- Directions for this task: Give back every line of the data exactly. Pictures are not part of the copy.

- Data excerpt:
= = = =

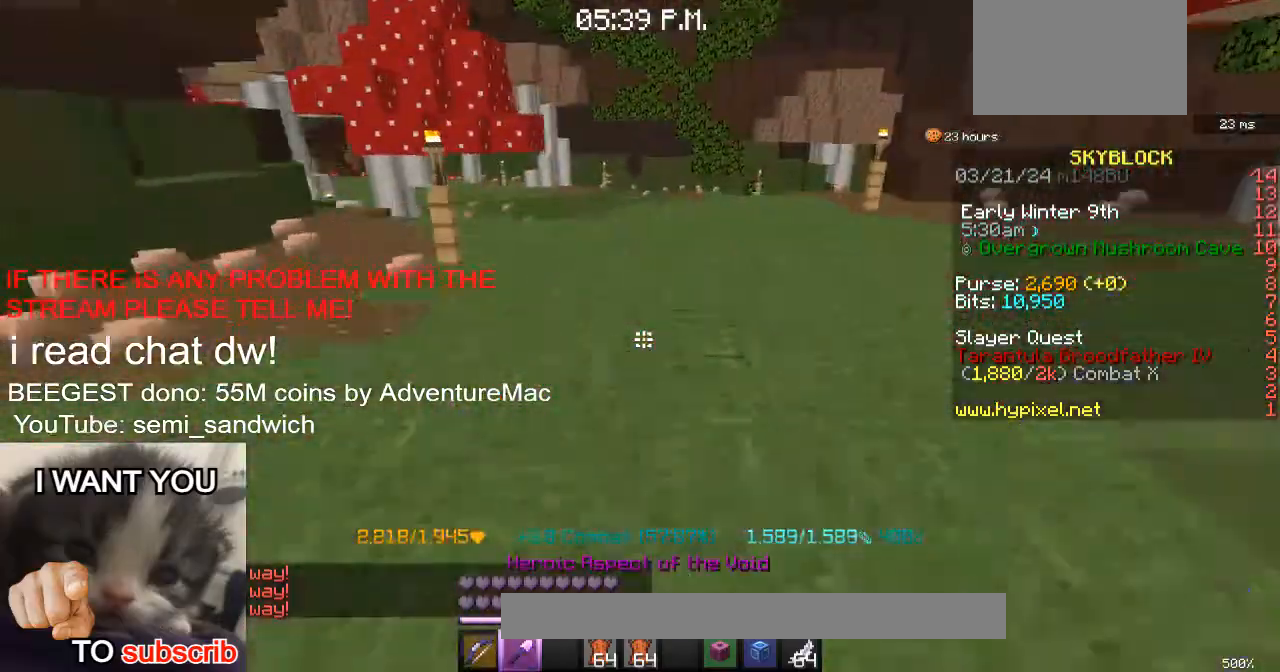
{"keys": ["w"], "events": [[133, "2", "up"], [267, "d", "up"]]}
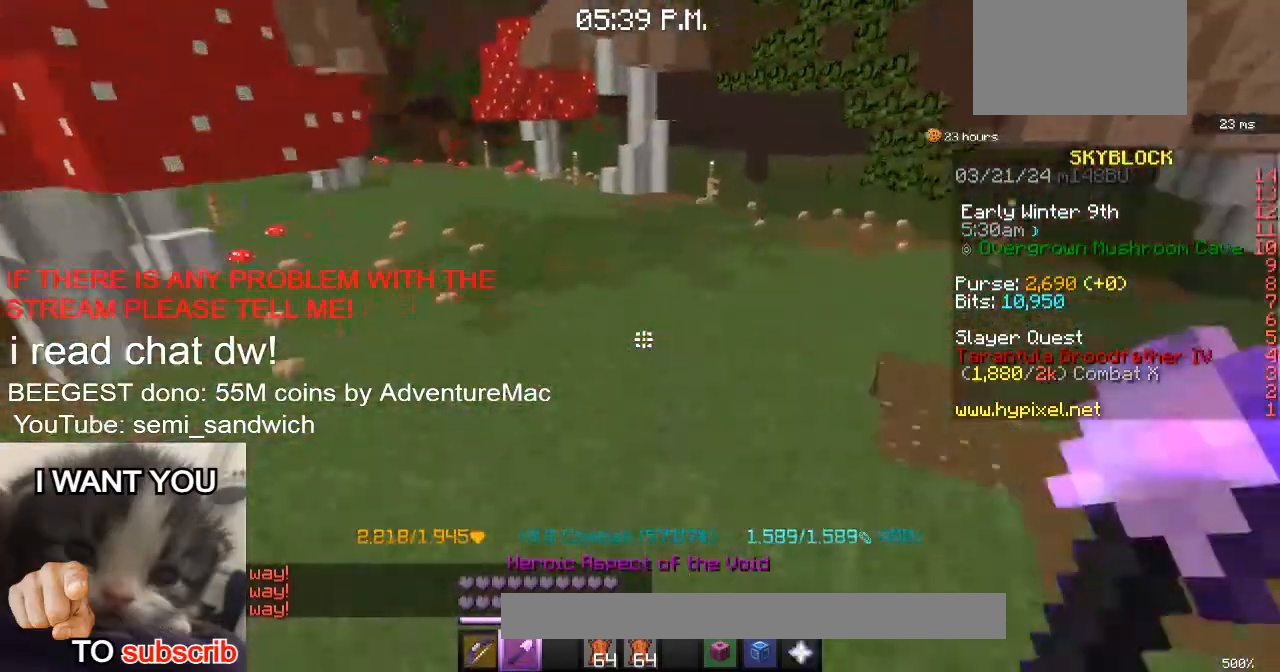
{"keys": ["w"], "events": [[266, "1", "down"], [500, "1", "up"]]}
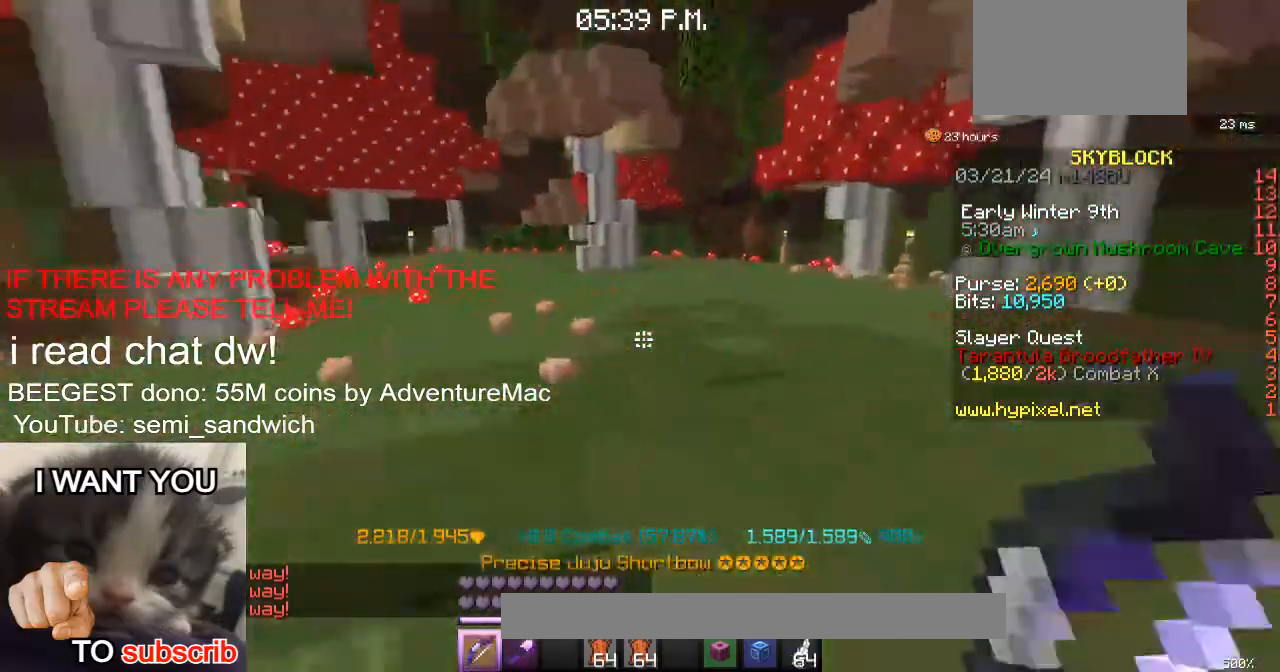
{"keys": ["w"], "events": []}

= = = =

- Reply to the task:
{"keys": ["w"], "events": [[133, "2", "up"], [267, "d", "up"]]}
{"keys": ["w"], "events": [[266, "1", "down"], [500, "1", "up"]]}
{"keys": ["w"], "events": []}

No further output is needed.